To provide a critical appraisal on the evidence from randomized controlled clinical trials (RCTs) on the utility of direct endovascular treatment (dEVT) compared to the combination of endovascular treatment preceded by IV thrombolysis (bridging therapy [BT]) for patients with acute large vessel occlusion (LVO).

Methods

Eligible RCTs were identified by searching Medline and Scopus. We calculated the corresponding odds ratios (ORs) and 95% confidence intervals (CIs) and pooled estimates using random-effects models.
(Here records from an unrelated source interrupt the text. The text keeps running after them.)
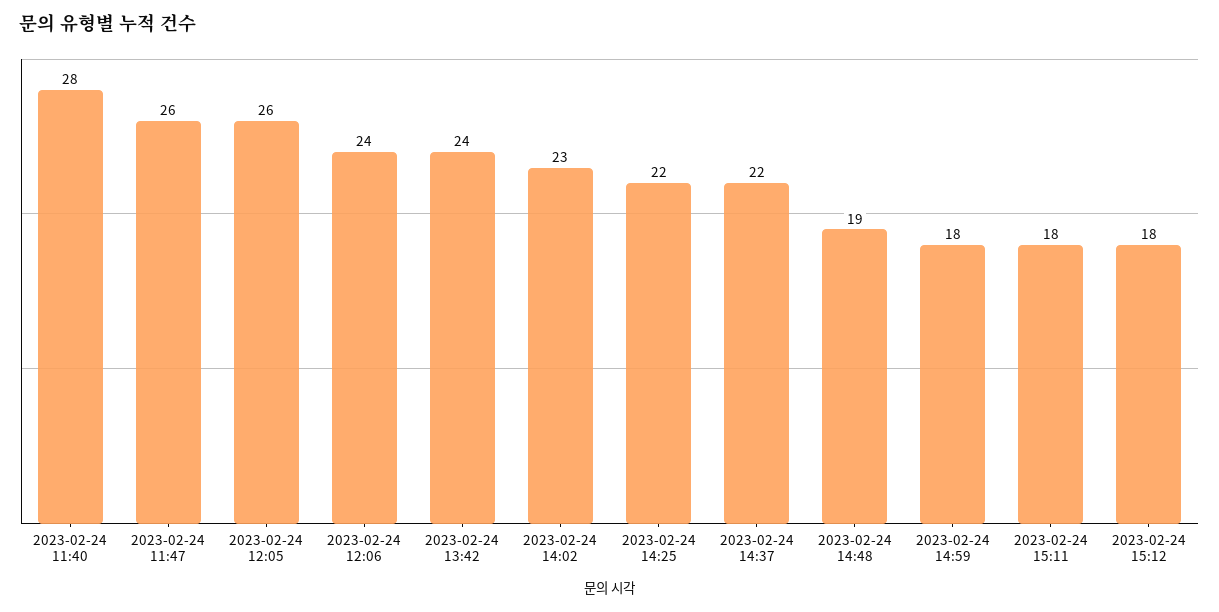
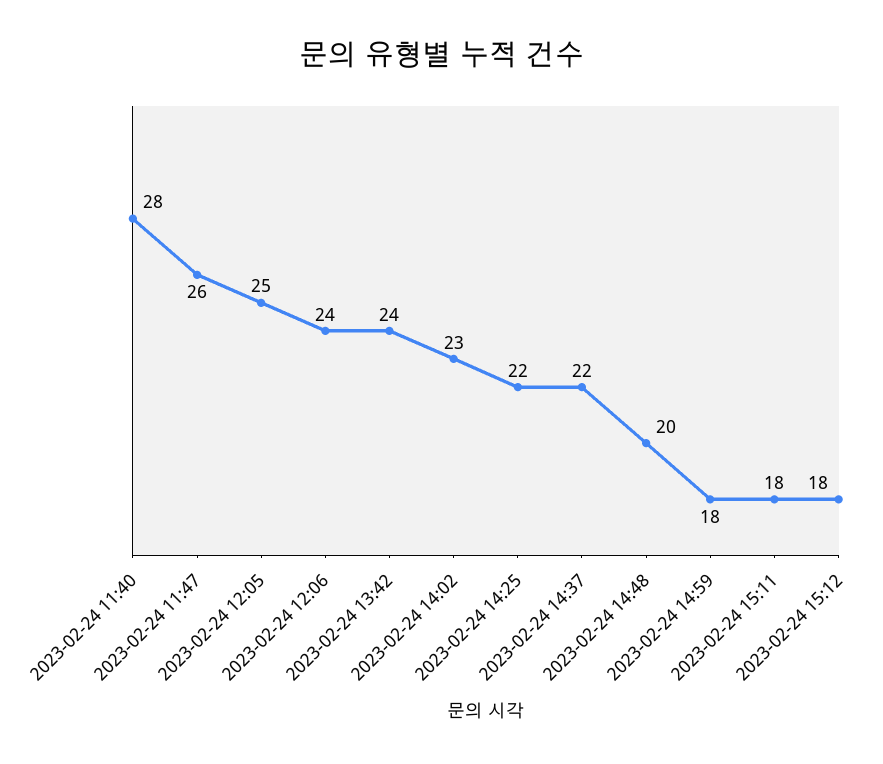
  {
    "2023-02-24 11:40": 28,
    "2023-02-24 11:47": 26,
-   "2023-02-24 12:05": 26,
+   "2023-02-24 12:05": 25,
    "2023-02-24 12:06": 24,
    "2023-02-24 13:42": 24,
    "2023-02-24 14:02": 23,
    "2023-02-24 14:25": 22,
    "2023-02-24 14:37": 22,
-   "2023-02-24 14:48": 19,
+   "2023-02-24 14:48": 20,
    "2023-02-24 14:59": 18,
    "2023-02-24 15:11": 18,
    "2023-02-24 15:12": 18
  }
The primary outcome was the probability of modified Rankin scale (mRS) score of 0 to 2 at 3 months.

Results

We included 3 studies comprising 1,092 patients. No difference between the dEVT and BT groups was detected for the outcomes of mRS score of 0 to 2 (OR 1.08, 95% CI 0.85–1.38; adjusted OR 1.11, 95% CI 0.76–1.63), mRS score of 0 to 1 (OR 1.10, 95% CI 0.84–1.43; adjusted OR 1.16, 95% CI 0.84–1.61), and functional improvement at 3 months (common OR 1.08, 95% CI 0.88–1.34; adjusted common OR 1.09, 95% CI 0.86–1.37). Patients receiving dEVT had significantly lower likelihood of successful recanalization before the endovascular procedure compared to those receiving BT (OR 0.37, 95% CI 0.18–0.77). Patients receiving dEVT had lower intracranial bleeding rates compared to those receiving BT (OR 0.67, 95% CI 0.49–0.92) but without a significant difference in the probability of symptomatic intracranial hemorrhage. No differences in all-cause mortality, serious adverse events, or procedural complications between the 2 groups were uncovered.

Conclusions

We detected no differences in functional outcomes of IV thrombolysis–eligible patients with an acute LVO receiving dEVT compared to BT. Because uncertainty for most endpoints remains large and the available data are not able to exclude the possibility of overall benefit or harm, further RCTs are needed.